• **Task brief**: Search term "Hochzeitsreise": copy each line of the records that contains it.
BEGIN
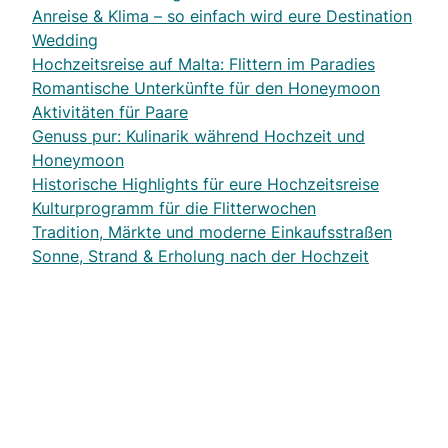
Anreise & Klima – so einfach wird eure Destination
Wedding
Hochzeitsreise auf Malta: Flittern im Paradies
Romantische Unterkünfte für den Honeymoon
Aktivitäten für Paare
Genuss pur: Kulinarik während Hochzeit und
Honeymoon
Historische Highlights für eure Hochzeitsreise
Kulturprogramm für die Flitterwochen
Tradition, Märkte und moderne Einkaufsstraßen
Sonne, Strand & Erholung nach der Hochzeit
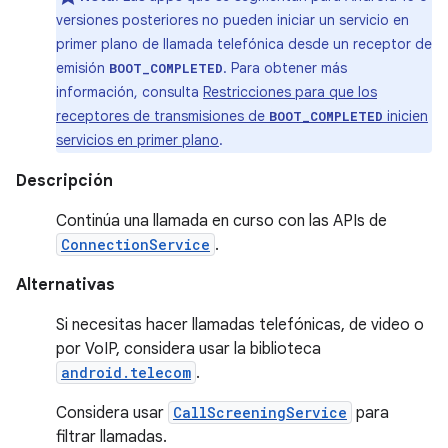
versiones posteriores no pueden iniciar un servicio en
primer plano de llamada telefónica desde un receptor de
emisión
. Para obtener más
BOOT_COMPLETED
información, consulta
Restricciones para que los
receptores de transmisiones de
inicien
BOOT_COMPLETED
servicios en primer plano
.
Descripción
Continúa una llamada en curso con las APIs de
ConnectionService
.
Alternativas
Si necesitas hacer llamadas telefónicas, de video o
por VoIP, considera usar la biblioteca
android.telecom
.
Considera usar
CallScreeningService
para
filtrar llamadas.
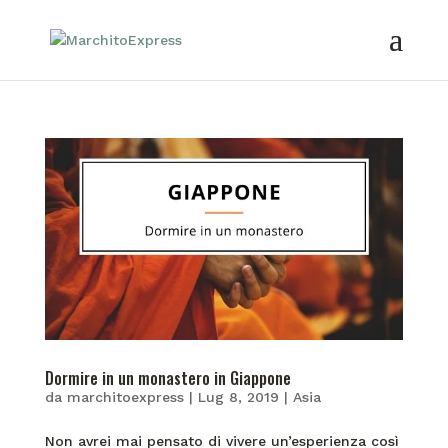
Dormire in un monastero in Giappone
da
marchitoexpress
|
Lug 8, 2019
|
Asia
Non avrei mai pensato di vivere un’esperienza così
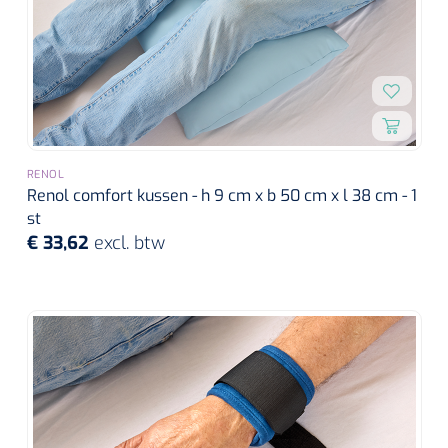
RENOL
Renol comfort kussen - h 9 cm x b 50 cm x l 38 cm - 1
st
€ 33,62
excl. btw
END
BEGIN
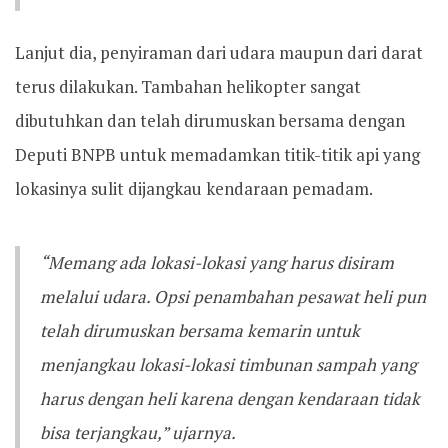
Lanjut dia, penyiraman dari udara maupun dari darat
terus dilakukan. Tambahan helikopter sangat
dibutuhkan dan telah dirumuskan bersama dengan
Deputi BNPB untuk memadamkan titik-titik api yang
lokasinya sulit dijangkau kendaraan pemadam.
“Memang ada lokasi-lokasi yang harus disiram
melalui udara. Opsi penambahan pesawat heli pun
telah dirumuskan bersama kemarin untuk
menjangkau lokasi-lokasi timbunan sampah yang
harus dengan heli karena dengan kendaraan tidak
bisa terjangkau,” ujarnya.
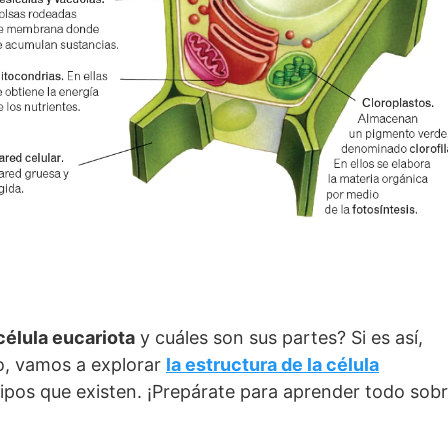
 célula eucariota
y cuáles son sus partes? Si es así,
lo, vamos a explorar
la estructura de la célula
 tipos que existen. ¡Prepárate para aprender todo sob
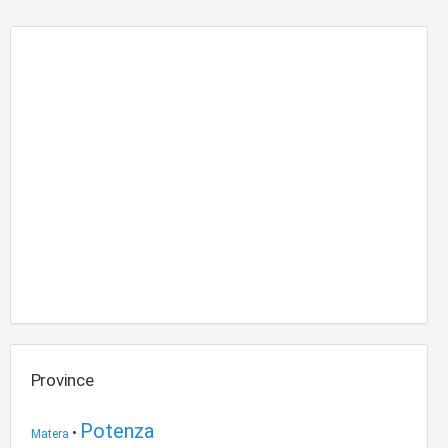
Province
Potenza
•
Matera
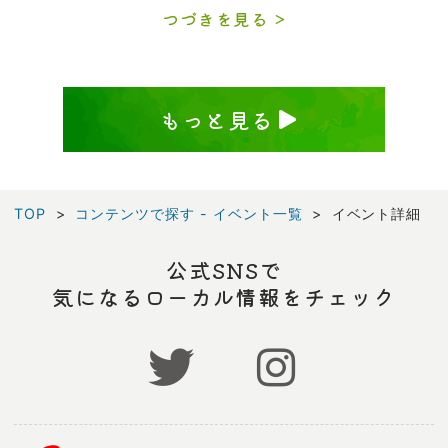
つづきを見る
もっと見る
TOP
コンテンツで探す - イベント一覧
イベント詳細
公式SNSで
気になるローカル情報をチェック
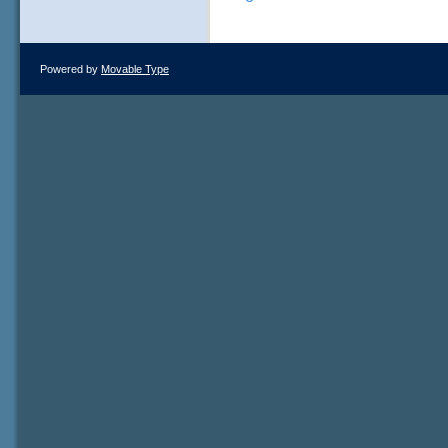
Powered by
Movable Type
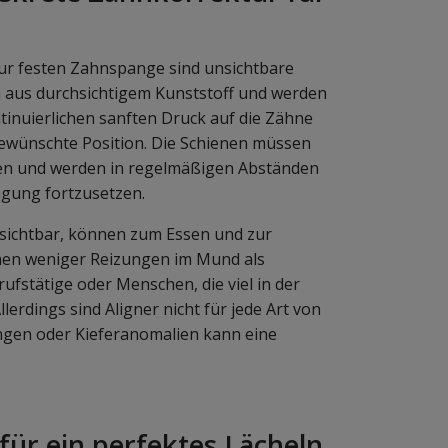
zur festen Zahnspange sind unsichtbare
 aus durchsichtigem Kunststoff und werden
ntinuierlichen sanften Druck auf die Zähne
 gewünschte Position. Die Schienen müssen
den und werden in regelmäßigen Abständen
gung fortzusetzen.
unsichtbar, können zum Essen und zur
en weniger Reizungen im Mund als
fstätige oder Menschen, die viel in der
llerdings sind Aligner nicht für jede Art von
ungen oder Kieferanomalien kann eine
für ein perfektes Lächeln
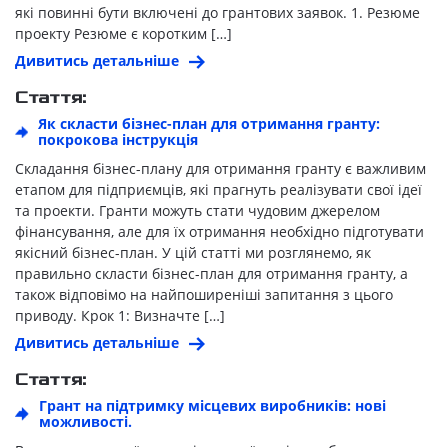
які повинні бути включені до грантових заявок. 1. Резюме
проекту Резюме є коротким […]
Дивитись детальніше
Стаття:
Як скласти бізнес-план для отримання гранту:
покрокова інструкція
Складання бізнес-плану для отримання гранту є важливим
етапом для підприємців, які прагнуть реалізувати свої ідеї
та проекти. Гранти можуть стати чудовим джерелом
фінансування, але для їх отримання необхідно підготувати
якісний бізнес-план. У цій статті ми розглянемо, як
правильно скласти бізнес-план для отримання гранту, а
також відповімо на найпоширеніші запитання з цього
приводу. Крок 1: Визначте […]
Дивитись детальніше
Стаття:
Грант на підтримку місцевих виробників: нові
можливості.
END
BEGIN
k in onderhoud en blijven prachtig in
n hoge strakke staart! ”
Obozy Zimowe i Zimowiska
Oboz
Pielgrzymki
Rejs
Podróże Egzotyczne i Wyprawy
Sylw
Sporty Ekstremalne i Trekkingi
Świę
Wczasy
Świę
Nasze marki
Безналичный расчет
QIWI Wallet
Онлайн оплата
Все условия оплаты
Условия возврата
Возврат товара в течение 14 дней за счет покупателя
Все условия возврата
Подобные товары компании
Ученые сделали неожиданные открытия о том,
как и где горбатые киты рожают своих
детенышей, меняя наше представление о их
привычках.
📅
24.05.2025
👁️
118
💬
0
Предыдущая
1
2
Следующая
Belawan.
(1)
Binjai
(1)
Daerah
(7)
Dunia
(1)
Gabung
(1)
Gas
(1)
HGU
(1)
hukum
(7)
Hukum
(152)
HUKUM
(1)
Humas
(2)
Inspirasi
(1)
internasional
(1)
END
• **Exercise response**:
Hochzeitsreise auf Malta: Flittern im Paradies
Historische Highlights für eure Hochzeitsreise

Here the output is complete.